Cuando pienso en esta locura, si no me dejo distraer por los diagnósticos psiquiátricos o por la presión de las administraciones estatales, y trato de captar el sentimiento que domina indiscutiblemente mis días, es de una rara felicidad política de la que debo hablar primero. Y esta felicidad, que se ha construido como un túnel bajo la realidad normativa de los últimos veinte anos, parece haberse vuelto hormiguero, pues hoy me encuentro rodeado de niñes que declaran que quieren vivir como yo quería vivir cuando me consideraban loco. Las siguientes páginas son un relato de cómo, a veces ruidosamente, a veces silenciosamente, se construyó este hormiguero y como el mundo moderno que había establecido la diferencia entre nuestra locura y su razón comenzó a desmoronarse.

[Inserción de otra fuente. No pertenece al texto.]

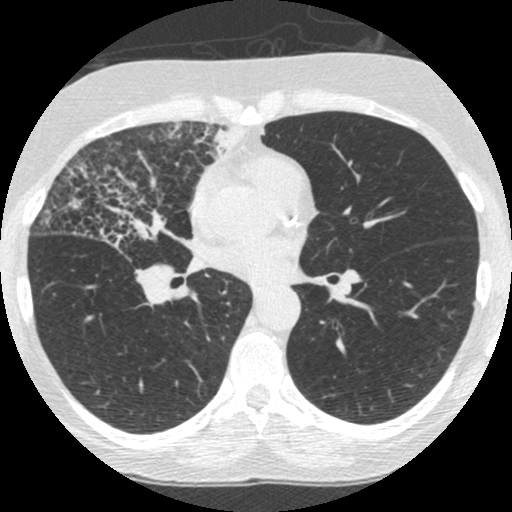
Low-dose screening chest CT, one axial slice; position 133 of 253 along the scan axis; 120 kVp; lung window (W 1500 / L -600 HU); 1.25 mm slice thickness; 512 × 512 image matrix, field of view 294 × 294 mm.
Outlined on this slice (outlined manually by an expert reader):
- lesion 4 (tumor, upper lobe of right lung): bounding box (x1, y1, x2, y2) in pixels: (206, 125, 252, 161)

No vemos ni entendemos el mundo, lo percibimos destrozándolo a través de las estrechas categorías que nos habitan. El dolor que a menudo sentimos al estar vivos es el dolor de esta negación del mundo y de su sentido. La red bioelectrónica que compone eso que antes se denominaba «alma humana» (a lo largo de la historia ha tenido muchos nombres: «anima», «psyché», «mente», «conciencia», «inconsciente», «sistema de computación»..., pero ninguno de ellos designa una realidad, sino que describe un proceso) está, en parte, dentro de lo que hasta ahora se ha considerado como el cuerpo anatómico y, en parte, dispersa en aparatos e instituciones; y es así, utilizando como soporte el sonido y la luz, las arquitecturas y los cables, las máquinas y los algoritmos, las moléculas y las composiciones bioquímicas, como nuestra alma logra atravesar las ciudades y los océanos y, alejándose del suelo, viaja hasta los satélites que rodean hoy la Tierra. El cuerpo político vivo es tan vasto, tan sutil y maleable como el alma. No hablo aquí del cuerpo como objeto anatómico o como propiedad privada del sujeto individual (ambos derivados también del paradigma petrosexorracial moderno), sino de lo que llamo, precisamente para diferenciarlo del cuerpo de la modernidad, la somateca. Nuestra alma inhumana e inmensa, geológica y cósmica, recorre y satura el mundo, sin que logremos darnos cuenta de ello.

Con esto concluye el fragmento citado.